Features
8 May 19

Mobileye and OS map Britain's roadside infrastructure

Mobileye and Ordnance Survey (OS), the UK's national mapping agency, have started trials to create the first detailed roadside infrastructure dataset for Great Britain. The new service by Mobileye and OS will deliver high-precision asset location data to a broad range of industries.

A 'worm's eye view' of Britain's streets: that's what a fleet of vans and cars retrofitted with Mobileye's camera-based mapping technology will capture. The vehicles will detect, process and send data to the cloud. 

Geospatial data
That aggregated data will then be transferred to OS – not just a mapping agency, also a world leader in geospatial data and technology. OS will then cross-reference Mobileye's data with its own existing datasets.   

The new dataset will present an accurate, detailed and customisable picture of roadside infrastructure, including: road markings, network boxes, traffic lights, road signs, lamp and telegraph posts, bollards, manhole covers and drainage gates. And the dataset will be updated constantly by the camera-fitted vehicles as they travel along Britain's roads. 
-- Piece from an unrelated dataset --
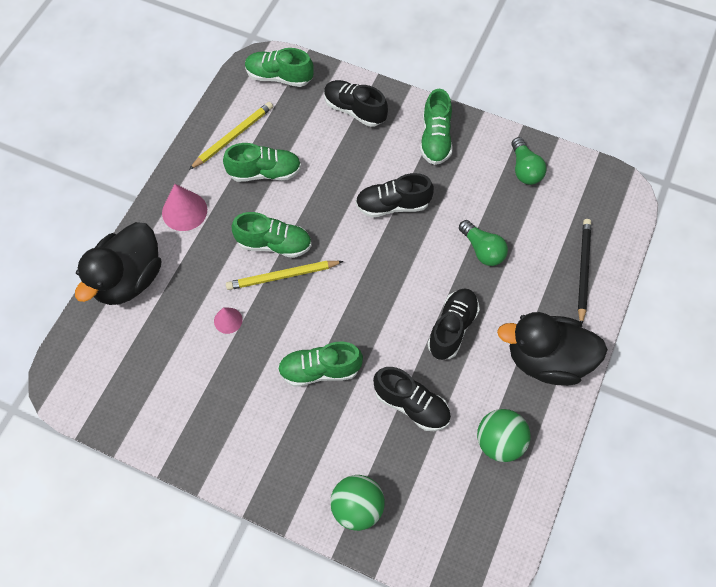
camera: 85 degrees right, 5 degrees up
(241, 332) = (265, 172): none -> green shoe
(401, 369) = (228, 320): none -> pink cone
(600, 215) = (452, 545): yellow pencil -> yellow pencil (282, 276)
Data capture trials took place in London, Manchester and the North East of England, where Northumbrian Water Group vehicles retrofitted with Mobileye technology helped capture data. 

Customer industries
The trials provide the groundwork for new data and asset monitoring services provided by Mobileye and OS. Potential customer industries range from energy and infrastructure to connected and autonomous vehicles, and the coming 5G telecommunications network. 

Utility businesses will be among the first to take advantage of the new data services by Mobileye and OS, which they can use to make it faster and simpler to identify and link above-ground and underground assets. 

“When we equip governments and businesses with high-precision mapping data, a future of smart cities and safe streets is within reach,” says professor Amnon Shashua, president and CEO of Mobileye, the Israel-based Intel subsidiary.

Added bonus
“The initial trials are already delivering a deeper and richer level of data capture, which we are confident will become a building block for Britain’s infrastructure for many years,” OS Interim CEO Neil Ackroyd added.

The data capture scheme is an added bonus from Mobileye technology, which primarily serves to support advanced driver assistance systems and autonomous driving. The trials continue over the summer.